A Manual of Quaternions
Description:... Excerpt from A Manual of Quaternions
Readers of the Life of Sir William Rowan Hamilton will recollect that he undertook the publication of a book on quaternions to serve as an introduction to his great volume of Lectures. This Manual of Quaternions was intended to occupy about 400 pages, but while the printing slowly progressed it grew to such a size that it came to be regarded by its author as a "book of reference" rather than as a text-book, and the title was accordingly changed to The Elements of Quaternions. By a curious series of events one of Hamilton's successors at the Observatory of Trinity College has felt himself obliged to endeavour to carry out to the best of his ability Hamilton's original intention. And on the centenary of Hamilton's birth a Manual of Quaternions is offered to the mathematical world.

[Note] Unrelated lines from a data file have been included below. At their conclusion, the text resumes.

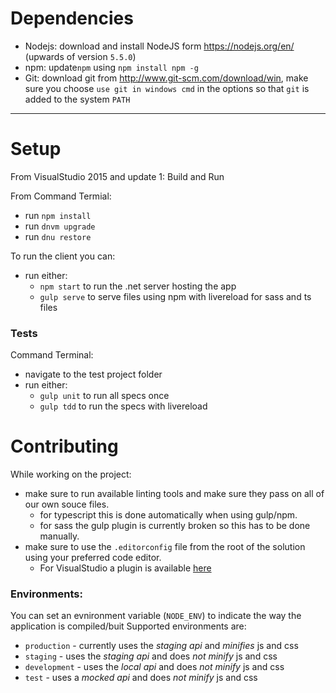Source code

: # Dependencies

 - Nodejs: download and install NodeJS form https://nodejs.org/en/  (upwards of version `5.5.0`)
 - npm: update`npm` using `npm install npm -g`
 - Git: download git from http://www.git-scm.com/download/win, make sure you choose `use git in windows cmd` in the options so that `git` is added to the system `PATH`  

-----------------------

# Setup

From VisualStudio 2015 and update 1: Build and Run

From Command Termial:

 - run `npm install`
 - run `dnvm upgrade`
 - run `dnu restore`

To run the client you can:

 - run either:
	- `npm start` to run the .net server hosting the app
	- `gulp serve` to serve files using npm with livereload for sass and ts files

### Tests

Command Terminal:

- navigate to the test project folder
- run either:
	- `gulp unit` to run all specs once
	- `gulp tdd` to run the specs with livereload

# Contributing

While working on the project:

- make sure to run available linting tools and make sure they pass on all of our own souce files.
  - for typescript this is done automatically when using gulp/npm.
  - for sass the gulp plugin is currently broken so this has to be done manually.
- make sure to use the `.editorconfig` file from the root of the solution using your preferred code editor.
  - For VisualStudio a plugin is available [here](https://visualstudiogallery.msdn.microsoft.com/c8bccfe2-650c-4b42-bc5c-845e21f96328)

### Environments:

You can set an evnironment variable (`NODE_ENV`) to indicate the way the application is compiled/buit
Supported environments are:

- `production` - currently uses the *staging api* and *minifies* js and css
- `staging` - uses the *staging api* and does *not minify* js and css
- `development` - uses the *local api* and does *not minify* js and css
- `test` - uses a *mocked api* and does *not minify* js and css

Last year I was called upon by the Board of Trinity College to assist in the examination for Fellowship. I had long ago recognized that another work on quaternions was required, and this want was forcibly brought home to me by my new duties. A mathematician, whose time is limited, is frightened at the magnitude of Hamilton's bulky tomes, although a closer acquaintance with the Elements would reveal the admirable lucidity and the logical completeness of that wonderful book, and although the Lectures have a charm all their own. The student wants to attain, by the shortest and simplest route, to a working knowledge of the calculus; he cannot be expected to undertake the study of quaternions in the hope of being rewarded by the beauty of the ideas and by the elegance of the analysis. And for his sake, though with reluctance I must confess, I have abandoned Hamilton's methods of establishing the laws of quaternions.